**AUFGABENSTELLUNG:**
Stimmen diese drei Aussagen mit dem Lesetext über Straßenfotografie überein? Gib zu jeder Aussage Ja oder Nein an und zitiere wörtlich die Worte des Textes, die darüber entscheiden.
1. Eichhöfer fotografierte die Straßenszenen im Mai 2013 am Berliner Zoologischen Garten.
2. Die Frau verklagte nur die Galerie auf Schmerzensgeld.
3. Das Landgericht Berlin sprach der Frau Schmerzensgeld zu.

**LESETEXT:**
+ + + + + + +
Was ist passiert? Eichhöfer fotografierte im Mai 2013 Straßenszenen am Berliner Zoologischen Garten. Einige Fotos wurden Teil einer Ausstellung. Das Problem daran: Auf einem Bild ist eine Frau zu sehen, die sowohl den Fotografen als auch die Galerie auf Schmerzensgeld verklagte – denn sie sieht ihre Persönlichkeitsrechte verletzt. Das Geld wurde ihr vor dem Landgericht Berlin zwar nicht zugesprochen, doch erkannte das Gericht die verletzten Persönlichkeitsrechte der abgebildeten Frau an. Eichhöfer und sein Anwalt haben bereits angekündigt gegen die Entscheidung vorzugehen und zur Not bis vor das Bundesverfassungsgericht ziehen.
Denn Eichhöfer sieht eine ganze Kunstgattung – die Straßenfotografie – gefährdet, sollten auch höhere Instanzen der Entscheidung des Landgerichts folgen. Sein Schluss daraus: Kein Fotograf dürfte künftig noch Straßenszenen festhalten.
Kunstfreiheit vs. Persönlichkeitsrechte: Was darf Straßenfotografie?
+ + + + + + +
**BEREITGESTELLTE DATEN:**
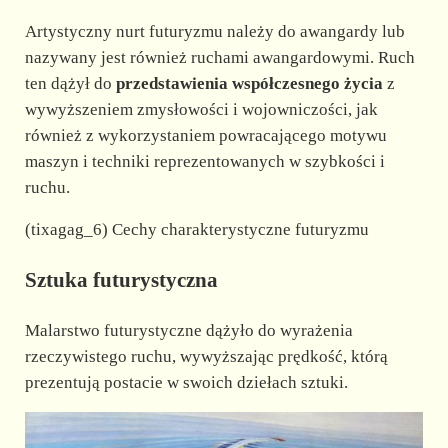
Artystyczny nurt futuryzmu należy do awangardy lub
nazywany jest również ruchami awangardowymi. Ruch
ten dążył do
przedstawienia współczesnego życia
z
wywyższeniem zmysłowości i wojowniczości, jak
również z wykorzystaniem powracającego motywu
maszyn i techniki reprezentowanych w szybkości i
ruchu.
(tixagag_6) Cechy charakterystyczne futuryzmu
Sztuka futurystyczna
Malarstwo futurystyczne dążyło do wyrażenia
rzeczywistego ruchu, wywyższając prędkość, którą
prezentują postacie w swoich dziełach sztuki.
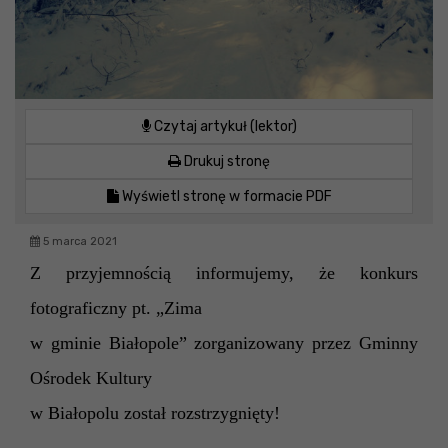
Czytaj artykuł (lektor)
Drukuj stronę
Wyświetl stronę w formacie PDF
5 marca 2021
Z przyjemnością informujemy, że konkurs
fotograficzny pt. „Zima
w gminie Białopole” zorganizowany przez Gminny
Ośrodek Kultury
w Białopolu został rozstrzygnięty!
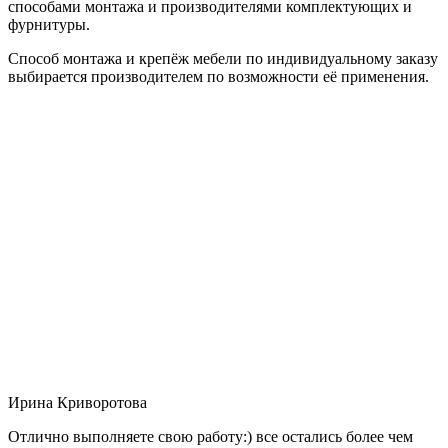
способами монтажа и производителями комплектующих и
фурнитуры.
Способ монтажа и крепёж мебели по индивидуальному заказу
выбирается производителем по возможности её применения.
Ирина Криворотова
Отлично выполняете свою работу:) все остались более чем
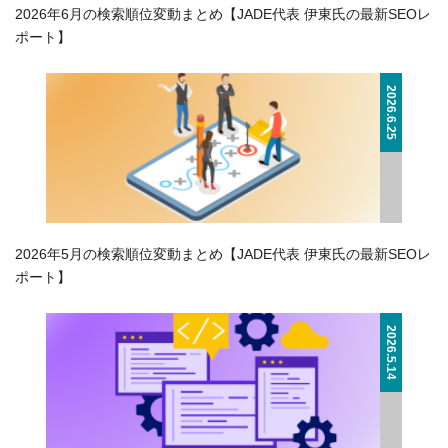
2026年6月の検索順位変動まとめ【JADE代表 伊東氏の最新SEOレ
ポート】
2026.6.25
2026年5月の検索順位変動まとめ【JADE代表 伊東氏の最新SEOレ
ポート】
2026.5.14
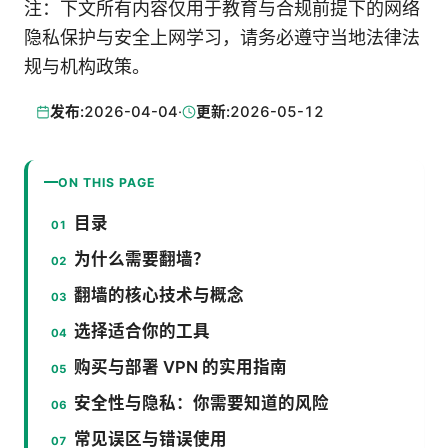
注：下文所有内容仅用于教育与合规前提下的网络
隐私保护与安全上网学习，请务必遵守当地法律法
规与机构政策。
发布:
2026-04-04
·
更新:
2026-05-12
ON THIS PAGE
目录
为什么需要翻墙？
翻墙的核心技术与概念
选择适合你的工具
购买与部署 VPN 的实用指南
安全性与隐私：你需要知道的风险
常见误区与错误使用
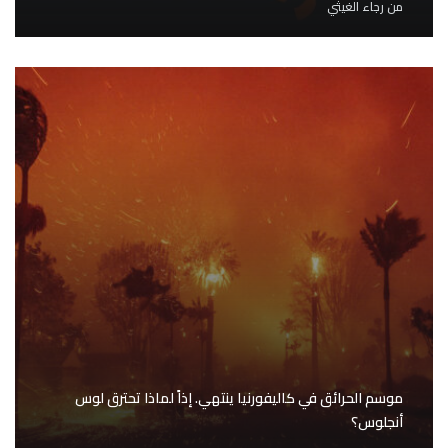
من
رجاء الغيثي
موسم الحرائق في كاليفورنيا ينتهي. إذاً لماذا تحترق لوس
أنجلوس؟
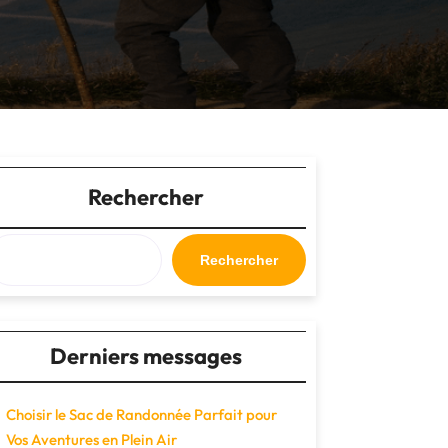
Rechercher
Rechercher
Derniers messages
Choisir le Sac de Randonnée Parfait pour
Vos Aventures en Plein Air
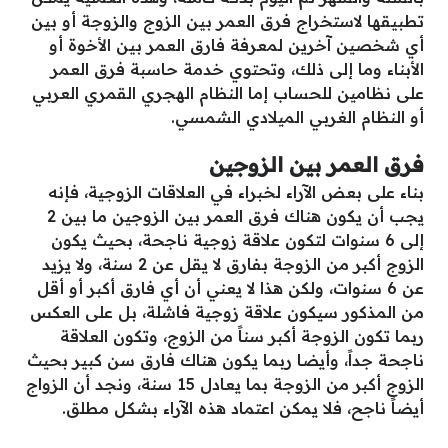
تطبيقها لاستخراج فرق العمر بين الزوج والزوجة أو بين
أي شخصين آخرين لمعرفة فارق العمر بين الأخوة أو
الأبناء وما إلى ذلك، وتحتوي خدمة حاسبة فرق العمر
على نظامين للحساب إما النظام الهجري القمري العربي
أو النظام الغربي الميلادي الشمسي.
فرق العمر بين الزوجين
بناء على بعض الآراء لخبراء في العلاقات الزوجية، فإنه
يجب أن يكون هناك فرق العمر بين الزوجين ما بين 2
إلى 6 سنوات لتكون علاقة زوجية ناجحة، بحيث يكون
الزوج أكبر من الزوجة بفارق لا يقل عن 2 سنة، ولا يزيد
عن 6 سنوات، ولكن هذا لا يعني أن أي فارق أكبر أو أقل
من المذكور سيكون علاقة زوجية فاشلة، بل على العكس
ربما تكون الزوجة أكبر سناً من الزوج، وتكون العلاقة
ناجحة جداً، وأيضا ربما يكون هناك فارق سن كبير بحيث
الزوج أكبر من الزوجة بما يعادل 15 سنة، ونجد أن الزواج
أيضاً ناجح، فلا يمكن اعتماد هذه الآراء بشكل مطلق.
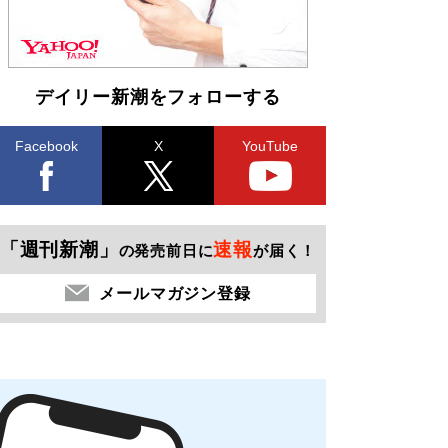
デイリー新潮をフォローする
Facebook
X
YouTube
「週刊新潮」
速報
の発売前日に
が届く！
メールマガジン登録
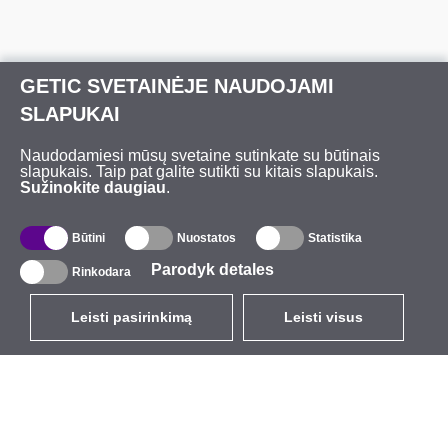
GETIC SVETAINĖJE NAUDOJAMI
SLAPUKAI
Naudodamiesi mūsų svetaine sutinkate su būtinais
slapukais. Taip pat galite sutikti su kitais slapukais.
Sužinokite daugiau
.
Būtini
Nuostatos
Statistika
Parodyk detales
Rinkodara
Leisti pasirinkimą
Leisti visus
LT
EUR
su PVM 21%
,
Lietuva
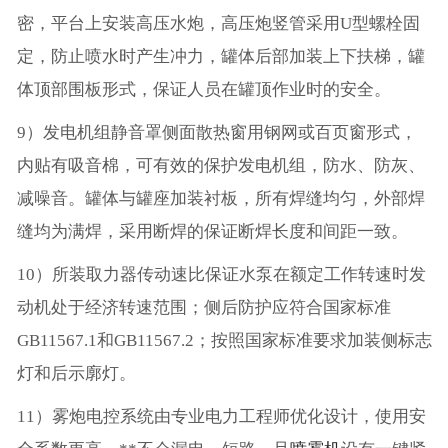
密，平台上安装高压水炮，高压炮竖管采用U型螺栓固
定，防止喷水时产生冲力，罐体后部加装上下扶梯，罐
体顶部围板形式，保证人员在罐顶作业时的安全。
9）发电机组静音罩侧面散热窗用钢网或百页窗形式，
内贴有吸音棉，可有效的保护发电机组，防水、防灰、
减噪音。罐体与罐座加装衬板，所有焊缝均匀，外部焊
缝均为满焊，采用断焊的保证断焊长度和间距一致。
10）所装取力器传动速比保证水泵在额定工作转速时发
动机处于经济转速范围；侧后防护应符合国家标准
GB11567.1和GB11567.2；按照国家标准要求加装侧标志
灯和后示廓灯。
11）雾炮电控系统由专业电力工程师优化设计，使用安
+ + + + + + +
**ANTWORTFELD:**
1. Ja: „Eichhöfer fotografierte im Mai 2013 Straßenszenen am Berliner Zoologischen Garten.“
2. Nein: „die sowohl den Fotografen als auch die Galerie auf Schmerzensgeld verklagte“
3. Nein: „Das Geld wurde ihr vor dem Landgericht Berlin zwar nicht zugesprochen“